Waller explained that administrative law (and the IT systems underpinning it) is connected across different jurisdictions making change on this scale even more complicated. He added:
Agricultural subsidies are connected to tariff and import duties, and this will affect trade negotiations done with other countries. Similarly, these are connected to environmental and land policies too.
There is a Tsunami of stuff to sort out, not least how you get that lot through the parliamentary system within a decent time frame.
But will Brexit afford any positive opportunities for government IT? The panel agreed that ultimately it might. Hill said:
There is a big opportunity to take back control. The world might begin to view the UK as a ‘free data love Las Vegas’, and we could position ourselves this way. Or we could position ourselves as Canada has with its lax privacy laws and minimal enforcement. The country is seen as a beacon worldwide for best data practice.
Waller argued that, yes, Brexit does provide an opportunity for government to provide new IT policy, institutions and systems but that the route to get there is “immensely complicated”.
Owen said that although the threats were significant there will probably be opportunity for the implementation of technology around the implementation of Brexit. He said:
When looking at immigration and customs there are 50 million non EEA crossings a year and 35 million from the region. An extra 35 million put through the non EEA processes would mean huge queues. Options include more border force, a new arrivals hall at Heathrow or the implementation of technology. The latter seems the best response.
There are already microchips in passports but the EU are currently working on interesting initiatives around biometrics, iris scanning and number plate recognition on cars. Norway and Sweden are using digital chips to register goods. Other countries have drones.
These difficult implementation challenges are likely to be met by technology and that is a good thing.

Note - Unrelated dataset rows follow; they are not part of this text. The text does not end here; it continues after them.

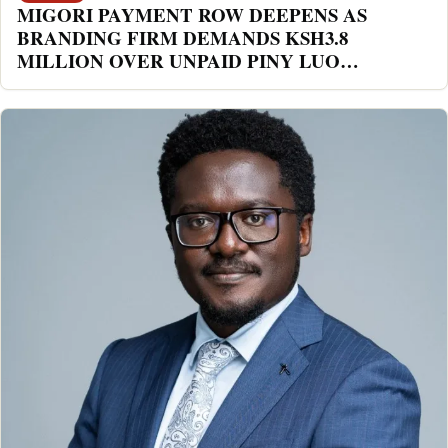
MIGORI PAYMENT ROW DEEPENS AS
BRANDING FIRM DEMANDS KSH3.8
MILLION OVER UNPAID PINY LUO
FESTIVAL DEAL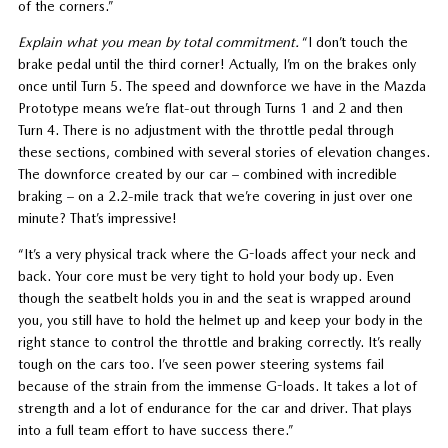
of the corners.”
Explain what you mean by total commitment.
“I don’t touch the
brake pedal until the third corner! Actually, I’m on the brakes only
once until Turn 5. The speed and downforce we have in the Mazda
Prototype means we’re flat-out through Turns 1 and 2 and then
Turn 4. There is no adjustment with the throttle pedal through
these sections, combined with several stories of elevation changes.
The downforce created by our car – combined with incredible
braking – on a 2.2-mile track that we’re covering in just over one
minute? That’s impressive!
“It’s a very physical track where the G-loads affect your neck and
back. Your core must be very tight to hold your body up. Even
though the seatbelt holds you in and the seat is wrapped around
you, you still have to hold the helmet up and keep your body in the
right stance to control the throttle and braking correctly. It’s really
tough on the cars too. I’ve seen power steering systems fail
because of the strain from the immense G-loads. It takes a lot of
strength and a lot of endurance for the car and driver. That plays
into a full team effort to have success there.”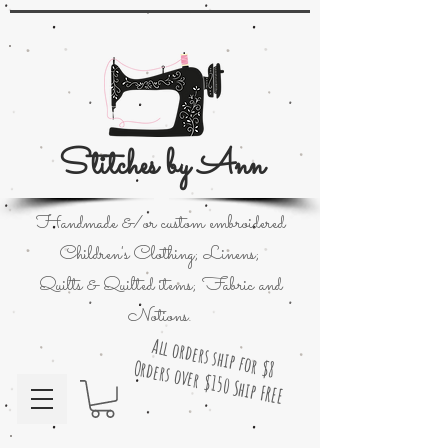
Stitches by Ann
Handmade &/or custom embroidered
Children's Clothing; Linens;
Quilts & Quilted items; Fabric and
Notions.
All orders ship for $8
Orders over $150 Ship FREE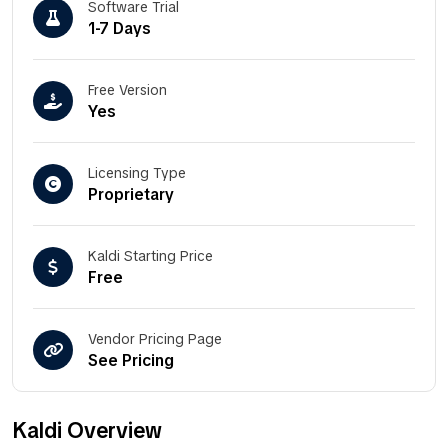
Software Trial
1-7 Days
Free Version
Yes
Licensing Type
Proprietary
Kaldi Starting Price
Free
Vendor Pricing Page
See Pricing
Kaldi Overview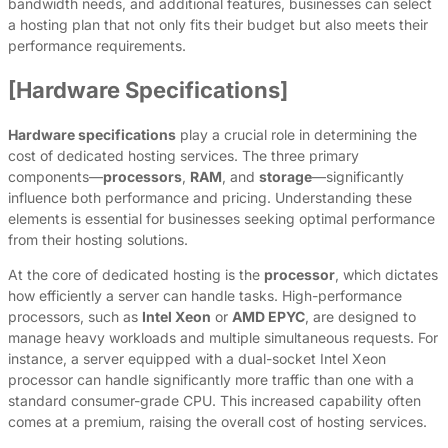
bandwidth needs, and additional features, businesses can select
a hosting plan that not only fits their budget but also meets their
performance requirements.
[Hardware Specifications]
Hardware specifications
play a crucial role in determining the
cost of dedicated hosting services. The three primary
components—
processors
,
RAM
, and
storage
—significantly
influence both performance and pricing. Understanding these
elements is essential for businesses seeking optimal performance
from their hosting solutions.
At the core of dedicated hosting is the
processor
, which dictates
how efficiently a server can handle tasks. High-performance
processors, such as
Intel Xeon
or
AMD EPYC
, are designed to
manage heavy workloads and multiple simultaneous requests. For
instance, a server equipped with a dual-socket Intel Xeon
processor can handle significantly more traffic than one with a
standard consumer-grade CPU. This increased capability often
comes at a premium, raising the overall cost of hosting services.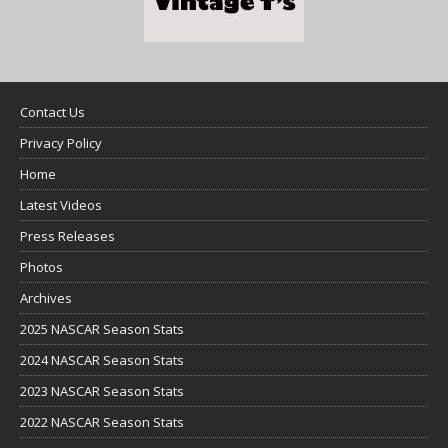
Contact Us
Privacy Policy
Home
Latest Videos
Press Releases
Photos
Archives
2025 NASCAR Season Stats
2024 NASCAR Season Stats
2023 NASCAR Season Stats
2022 NASCAR Season Stats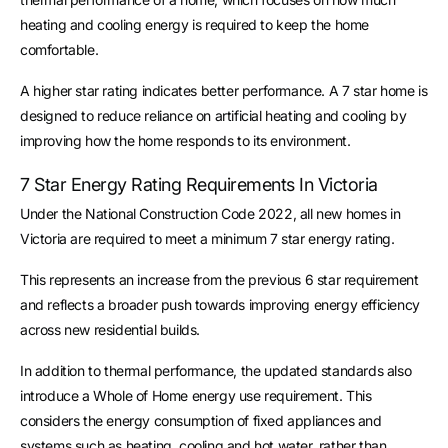
heating and cooling energy is required to keep the home
comfortable.
A higher star rating indicates better performance. A 7 star home is
designed to reduce reliance on artificial heating and cooling by
improving how the home responds to its environment.
7 Star Energy Rating Requirements In Victoria
Under the National Construction Code 2022, all new homes in
Victoria are required to meet a minimum 7 star energy rating.
This represents an increase from the previous 6 star requirement
and reflects a broader push towards improving energy efficiency
across new residential builds.
In addition to thermal performance, the updated standards also
introduce a Whole of Home energy use requirement. This
considers the energy consumption of fixed appliances and
systems such as heating, cooling and hot water, rather than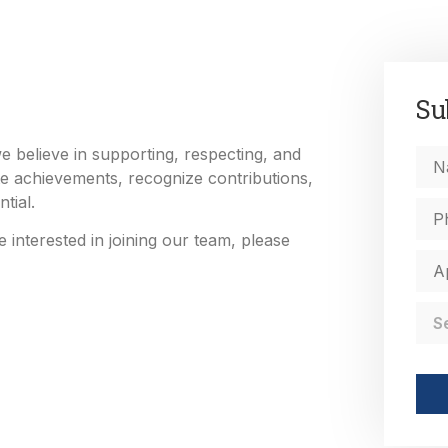
Su
 believe in supporting, respecting, and
e achievements, recognize contributions,
tial.
 interested in joining our team, please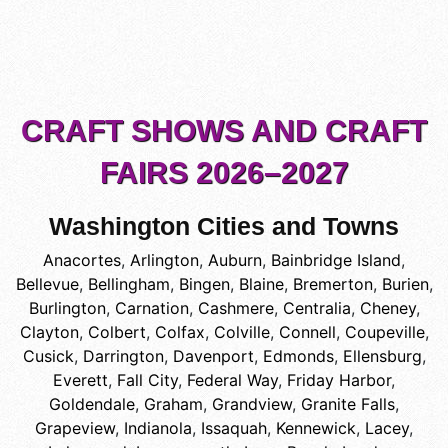
CRAFT SHOWS AND CRAFT
FAIRS 2026–2027
Washington Cities and Towns
Anacortes
,
Arlington
,
Auburn
,
Bainbridge Island
,
Bellevue
,
Bellingham
,
Bingen
,
Blaine
,
Bremerton
,
Burien
,
Burlington
,
Carnation
,
Cashmere
,
Centralia
,
Cheney
,
Clayton
,
Colbert
,
Colfax
,
Colville
,
Connell
,
Coupeville
,
Cusick
,
Darrington
,
Davenport
,
Edmonds
,
Ellensburg
,
Everett
,
Fall City
,
Federal Way
,
Friday Harbor
,
Goldendale
,
Graham
,
Grandview
,
Granite Falls
,
Grapeview
,
Indianola
,
Issaquah
,
Kennewick
,
Lacey
,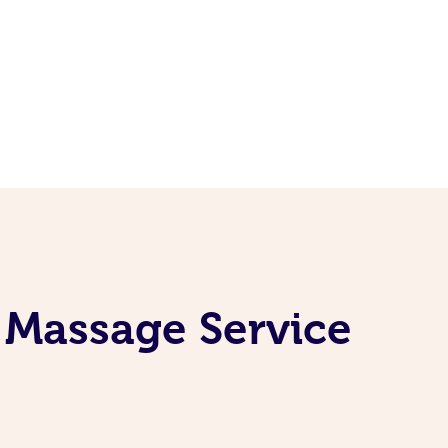
 Massage Service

Although I can’t say I like the idea of Brexit, perhaps it does afford some exciting opportunities long term. It is important that IT technologists keep focused on transformation and as Hill said make the most of some of what millennials have in their DNA:
They are better able to negotiate flexible tech contracts and we need to make use of this.
His arguments around leading strategy around data use were also compelling.
But Waller’s more circumspect observation is perhaps the one with which I most agree. He said:
Before we can get to the sunny pastures of new technology, we need to get through the tsunami. We have is a vast estate of systems that accompany legislation. Right now we don't know which bits are going to change, but it will probably be a lot.
In short, it looks as though the road ahead is going to be long and it certainly isn’t going to be easy, but perhaps, as Hill argued, with continued focus we can emerge as global leaders in data management and technology.